Task instructions:
Every record below should be printed again exactly, with its pictures removed.

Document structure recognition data
· · · · · · ·

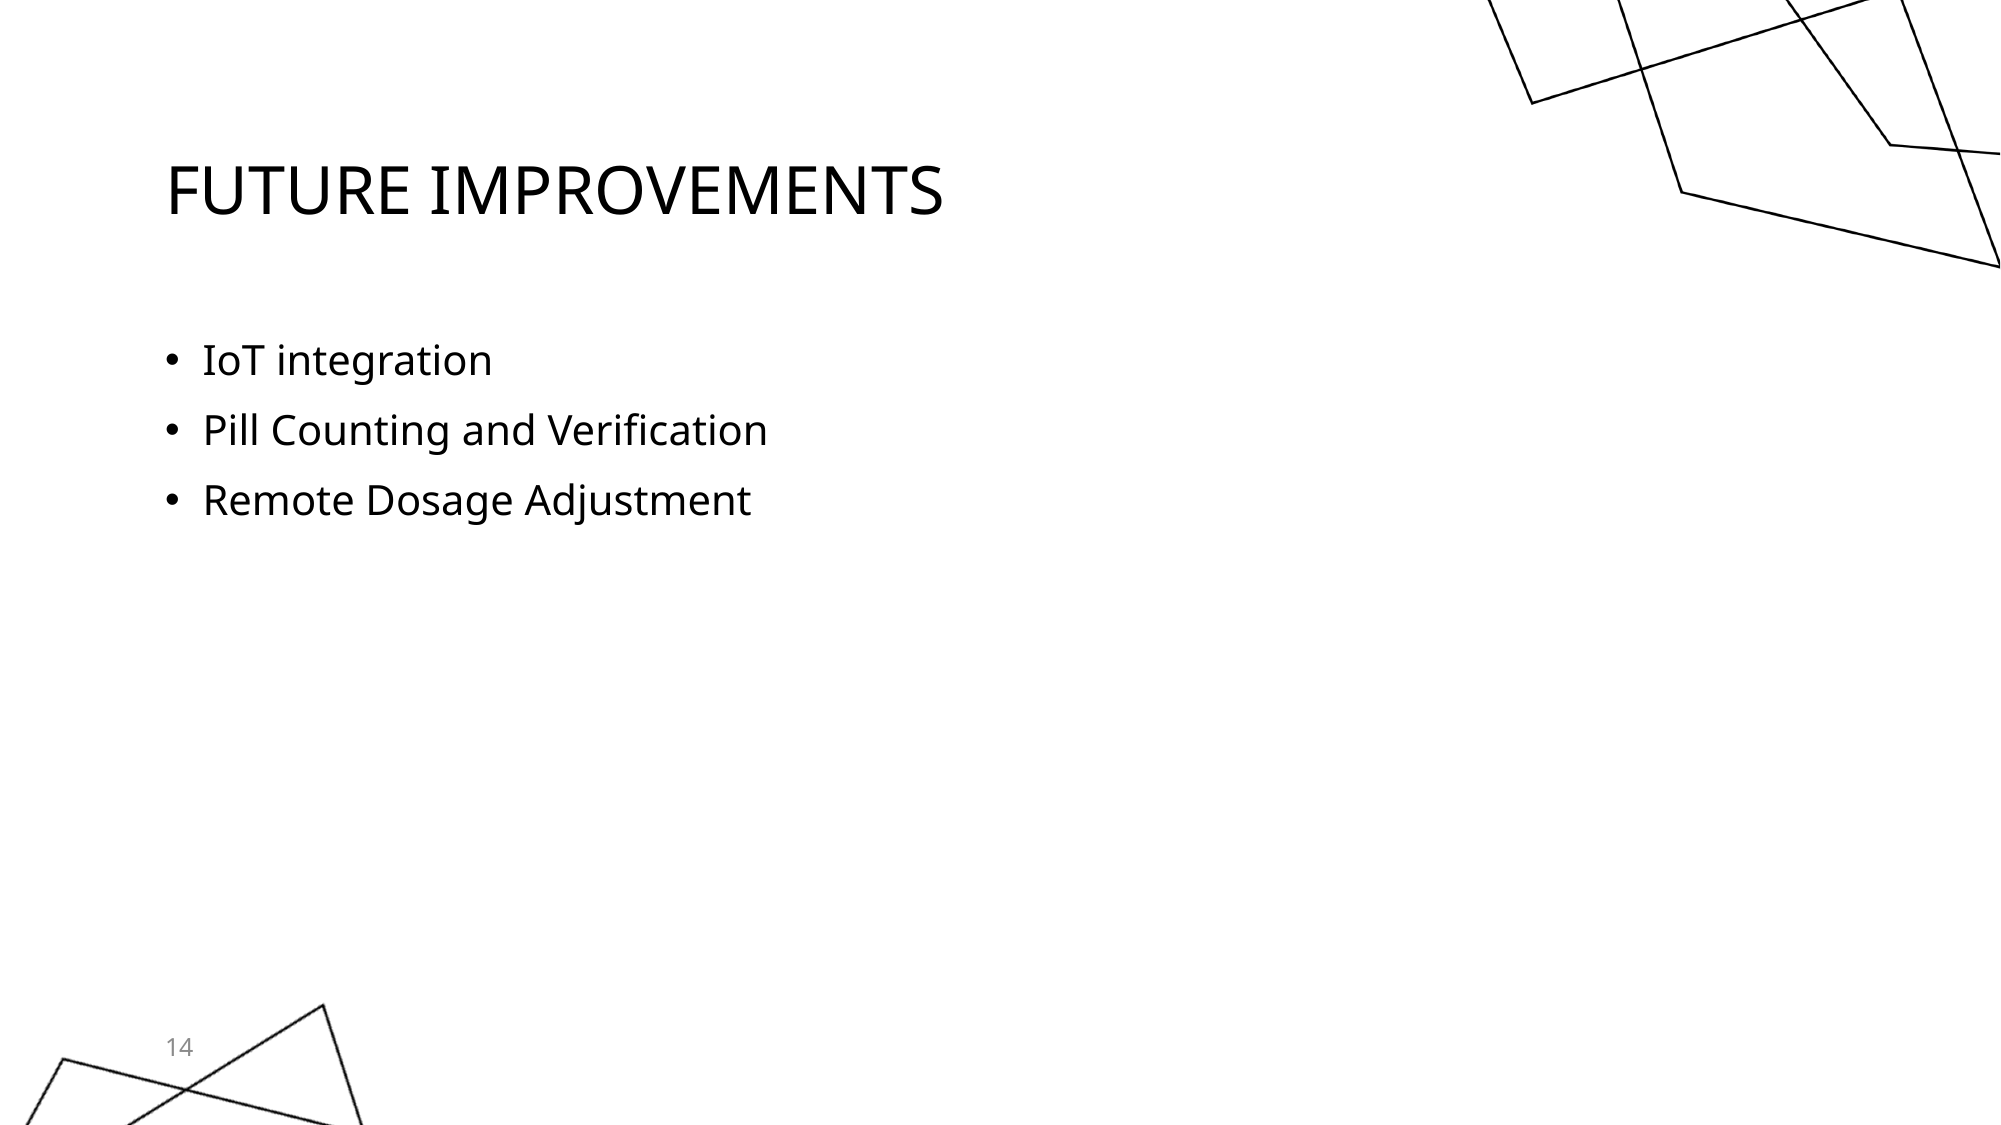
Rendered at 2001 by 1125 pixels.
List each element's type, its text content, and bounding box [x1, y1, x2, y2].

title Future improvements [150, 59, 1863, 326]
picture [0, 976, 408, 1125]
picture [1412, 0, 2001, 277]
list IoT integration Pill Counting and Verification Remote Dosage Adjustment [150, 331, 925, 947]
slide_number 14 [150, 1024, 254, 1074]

· · · · · · ·

Task response:
Rendered at 2001 by 1125 pixels.
List each element's type, its text content, and bounding box [x1, y1, x2, y2].

title Future improvements [150, 59, 1863, 326]
picture [0, 976, 408, 1125]
picture [1412, 0, 2001, 277]
list IoT integration Pill Counting and Verification Remote Dosage Adjustment [150, 331, 925, 947]
slide_number 14 [150, 1024, 254, 1074]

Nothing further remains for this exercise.